5: SLEEP DEPRIVATION
Sleep disruption and insomnia are common, but even more so when we’re stressed. Anxiety disrupts our sleep-wake cycle and messes with our sleep rhythms. As a result, we wake feeling exhausted and beat a straight path to the coffee maker—which can interfere with our sleep the next night, too.
The question is: how is that connected with weight?
It revolves around a pair of neurochemicals, called ghrelin and leptin, that control appetite. Essentially, ghrelin is your hunger hormone. Released by the lining of your stomach, it sends signals to your brain that it’s time to eat. Leptin basically does the opposite by sending a “full” signal.

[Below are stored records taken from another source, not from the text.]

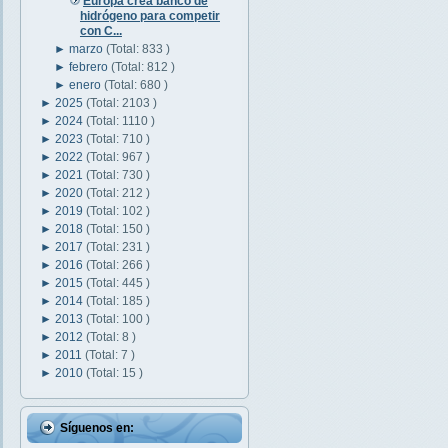
Europa crea banco de
hidrógeno para competir
con C...
►
marzo
(Total: 833 )
►
febrero
(Total: 812 )
►
enero
(Total: 680 )
►
2025
(Total: 2103 )
►
2024
(Total: 1110 )
►
2023
(Total: 710 )
►
2022
(Total: 967 )
►
2021
(Total: 730 )
►
2020
(Total: 212 )
►
2019
(Total: 102 )
►
2018
(Total: 150 )
►
2017
(Total: 231 )
►
2016
(Total: 266 )
►
2015
(Total: 445 )
►
2014
(Total: 185 )
►
2013
(Total: 100 )
►
2012
(Total: 8 )
►
2011
(Total: 7 )
►
2010
(Total: 15 )
Síguenos en:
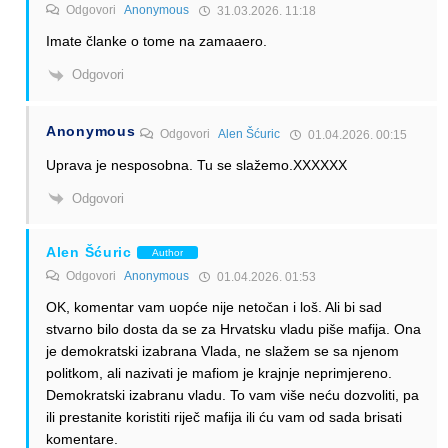
Odgovori
Anonymous
31.03.2026. 11:18
Imate članke o tome na zamaaero.
Odgovori
Anonymous
Odgovori
Alen Šćuric
01.04.2026. 00:15
Uprava je nesposobna. Tu se slažemo.XXXXXX
Odgovori
Alen Šćuric
Author
Odgovori
Anonymous
01.04.2026. 01:53
OK, komentar vam uopće nije netočan i loš. Ali bi sad
stvarno bilo dosta da se za Hrvatsku vladu piše mafija. Ona
je demokratski izabrana Vlada, ne slažem se sa njenom
politkom, ali nazivati je mafiom je krajnje neprimjereno.
Demokratski izabranu vladu. To vam više neću dozvoliti, pa
ili prestanite koristiti riječ mafija ili ću vam od sada brisati
komentare.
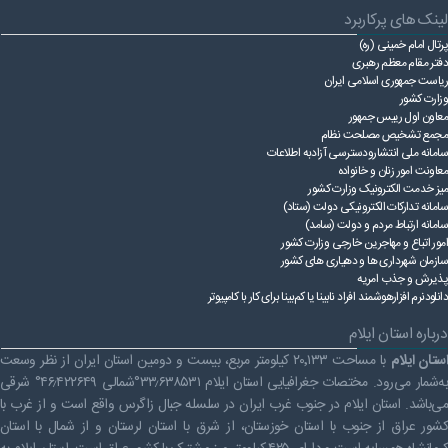
لینک های پرکاربرد
پرتال امام خمینی (ره)
دفتر مقام معظم رهبری
ریاست ‌جمهوری اسلامی ایران
وزارت کشور
معاون اول رییس جمهور
مجمع تشخیص مصلحت نظام
سامانه ملی انتشارودسترسی آزادبه اطلاعات
معاونت امور زنان و خانواده
میز خدمت الکترونیک وزارت کشور
سامانه تدارکات الکترونیکی دولت (ستاد)
سامانه ارتباط مردم و دولت (سامد)
امور اتباع و مهاجرین خارجی وزارت کشور
سازمان شهرداری ها و دهیاری های کشور
پذیرش و جذب امریه
دانلودنرم افزارهوشمند افراد نابینا یا کم‌بینا برای کار با کامپیوتر
درباره استان ایلام
ستان ایلام
با مساحت ۲۰٬۱۳۳ کیلومتر مربع، بیست و دومین استان ایران از نظر وسعت
به‌شمار می‌رود. مختصات جغرافیایی استان ایلام ۳۳٫۶۳۸۵۳۱°شمالی ۴۶٫۴۲۲۶۴۹° شرقی
می‌باشد. استان ایلام در جنوب غرب ایران در سلسله جبال زاگرس واقع است و از غرب با
کشور عراق از جنوب با استان خوزستان، از شرق با استان لرستان و از شمال با استان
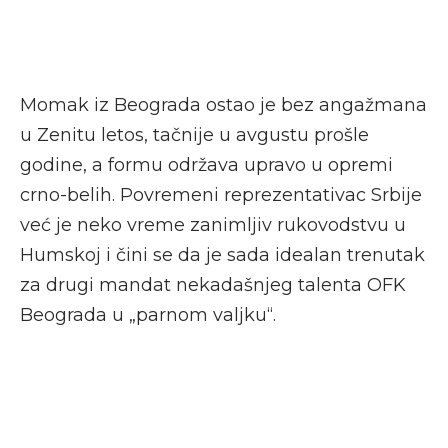
Momak iz Beograda ostao je bez angažmana
u Zenitu letos, tačnije u avgustu prošle
godine, a formu održava upravo u opremi
crno-belih. Povremeni reprezentativac Srbije
već je neko vreme zanimljiv rukovodstvu u
Humskoj i čini se da je sada idealan trenutak
za drugi mandat nekadašnjeg talenta OFK
Beograda u „parnom valjku“.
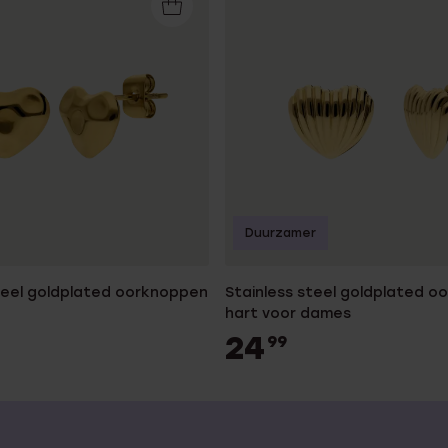
Duurzamer
steel goldplated oorknoppen
Stainless steel goldplated 
hart voor dames
24
99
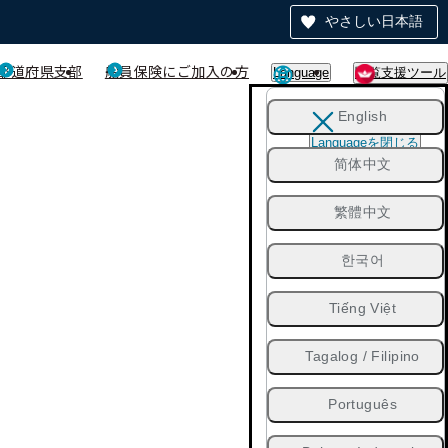
やさしい日本語
都道府県支部
船員保険にご加入の方
Language
閲覧支援ツール
English
Languageを閉じる
简体中文
繁體中文
한국어
Tiếng Việt
Tagalog / Filipino
Português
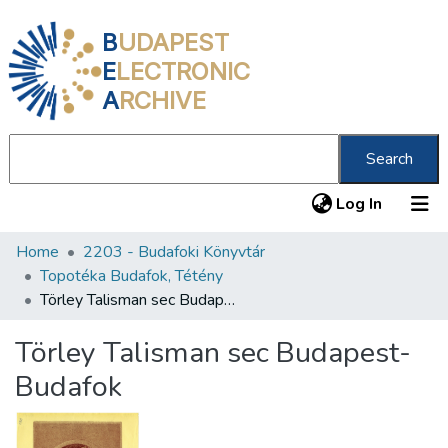
B
UDAPEST
E
LECTRONIC
A
RCHIVE
Search
(current
Log In
Home
2203 - Budafoki Könyvtár
Communities & Collections
Topotéka Budafok, Tétény
All of DSpace
Törley Talisman sec Budapest-Budafok
Statistics
Törley Talisman sec Budapest-
About us
Budafok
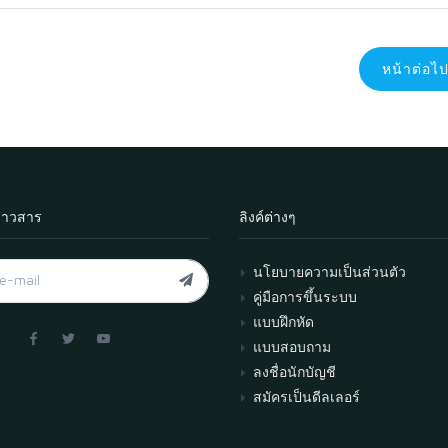
หน้าต่อไ
่าวสาร
ลิงค์ต่างๆ
นโยบายความเป็นส่วนตัว
คู่มือการขึ้นระบบ
แบบฝึกหัด
แบบสอบถาม
ลงชื่อนักบัญชี
สมัครเป็นดีลเลอร์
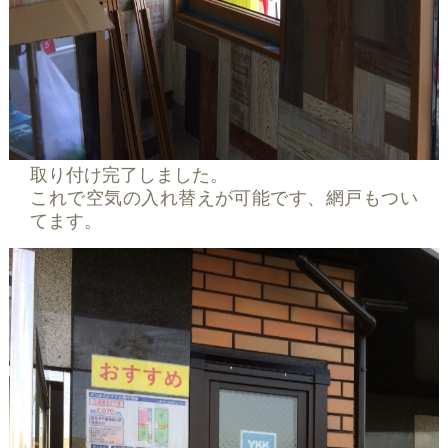
取り付け完了しました。
これで空気の入れ替えが可能です、網戸もつい
てます。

It turns out lack of sleep disrupts the normal functioning of ghrelin and leptin. Studies have shown that sleep deprivation is associated with higher levels of ghrelin, more hunger, and more cravings—especially for carbs. We have more difficulty resisting temptation and sticking to our healthy eating resolve.
There’s a lot more to it, but the research has clearly demonstrated that when you’re sleep deprived, it’s more difficult to lose weight.
But let’s go back to Angela. After unpacking all the stressors in her life and the effect they were having, it was clear that when it came to her weight loss efforts, she would be fighting an uphill battle until she got a handle on her stress.
And maybe you’re in a similar situation. If you think stress is sabotaging your weight loss plans, what can you do about it?
Truth is, there is a lot you can do about stress. I have much more to say about this—stress is one of my favorite topics—but I’ll save the details for future posts.